> _ASSIGNMENT 1_
Answer these from the conversation about AI toys below:
(a) What does the speaker say children at that age would be expected to do a lot?
(b) Which question does the speaker call the one on everyone's minds about these toys?
(c) According to the last paragraph, what do the AI toy companies want?
> _ASSIGNMENT 2_
Reproduce the conversation about AI toys below, beginning at the words "But that definitely" and stopping after "bored of that.".

> _SUPPLIED PASSAGE_
⁂
But that definitely was something that I noticed because you would just expect children at that age pretend play a lot, and that’s a big part of how they play.
Yeah, that’s interesting. I wonder if they have one of these toys, make them less inclined to go down the route of pretend play, or whether that would just make them less interested in that toy because it couldn’t give them the feedback that they’re after.
Yeah, and it’s an interesting question when we’re thinking about what are the potential developmental impacts, which I think is the question on everyone’s minds about these.
Are these going to affect children developmentally? And I think, yeah, one thing is children might just go, well, I’m bored of that.
I want to pretend play, it’s not pretend play. And maybe then there wouldn’t be that much developmental impact. They’ll just choose to play with something else.
I think what concerns me is when we see the way the other types of technology tries to keep children engaged, there are tactics that technology companies use to try and keep children playing with the toy. And if these AI toy companies start using those tactics, which to be fair, we didn’t see a massive number of them so far. But these are companies that want to make a profit, they want children to play with their toys.
⁂
> _THE DATA_

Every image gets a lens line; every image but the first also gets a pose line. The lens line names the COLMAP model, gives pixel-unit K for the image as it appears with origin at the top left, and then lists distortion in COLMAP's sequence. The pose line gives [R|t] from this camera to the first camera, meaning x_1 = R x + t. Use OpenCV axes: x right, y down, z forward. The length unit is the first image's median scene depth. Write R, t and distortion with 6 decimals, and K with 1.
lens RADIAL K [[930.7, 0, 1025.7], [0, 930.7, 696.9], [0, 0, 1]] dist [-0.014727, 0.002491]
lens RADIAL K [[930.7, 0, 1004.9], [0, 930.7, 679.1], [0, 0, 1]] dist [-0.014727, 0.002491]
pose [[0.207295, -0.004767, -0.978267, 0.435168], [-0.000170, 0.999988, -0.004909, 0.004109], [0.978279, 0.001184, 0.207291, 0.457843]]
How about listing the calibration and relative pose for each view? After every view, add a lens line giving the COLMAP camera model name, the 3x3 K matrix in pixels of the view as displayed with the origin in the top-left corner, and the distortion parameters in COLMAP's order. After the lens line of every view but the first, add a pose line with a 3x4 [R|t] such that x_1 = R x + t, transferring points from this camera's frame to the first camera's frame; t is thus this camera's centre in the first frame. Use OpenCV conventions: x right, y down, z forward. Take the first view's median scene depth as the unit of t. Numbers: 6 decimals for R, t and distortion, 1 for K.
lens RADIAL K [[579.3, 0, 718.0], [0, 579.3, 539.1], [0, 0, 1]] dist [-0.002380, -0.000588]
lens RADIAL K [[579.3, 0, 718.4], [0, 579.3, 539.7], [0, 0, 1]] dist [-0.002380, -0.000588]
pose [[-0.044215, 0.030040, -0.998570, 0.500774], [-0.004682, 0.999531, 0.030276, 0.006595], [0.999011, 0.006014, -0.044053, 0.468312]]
⁂
> _WORKED SOLUTION 1_
(a) Pretend play.
(b) What the potential developmental impacts are, that is, whether these toys are going to affect children developmentally.
(c) To make a profit and for children to play with their toys.

> _WORKED SOLUTION 2_
But that definitely was something that I noticed because you would just expect children at that age pretend play a lot, and that’s a big part of how they play.
Yeah, that’s interesting. I wonder if they have one of these toys, make them less inclined to go down the route of pretend play, or whether that would just make them less interested in that toy because it couldn’t give them the feedback that they’re after.
Yeah, and it’s an interesting question when we’re thinking about what are the potential developmental impacts, which I think is the question on everyone’s minds about these.
Are these going to affect children developmentally? And I think, yeah, one thing is children might just go, well, I’m bored of that.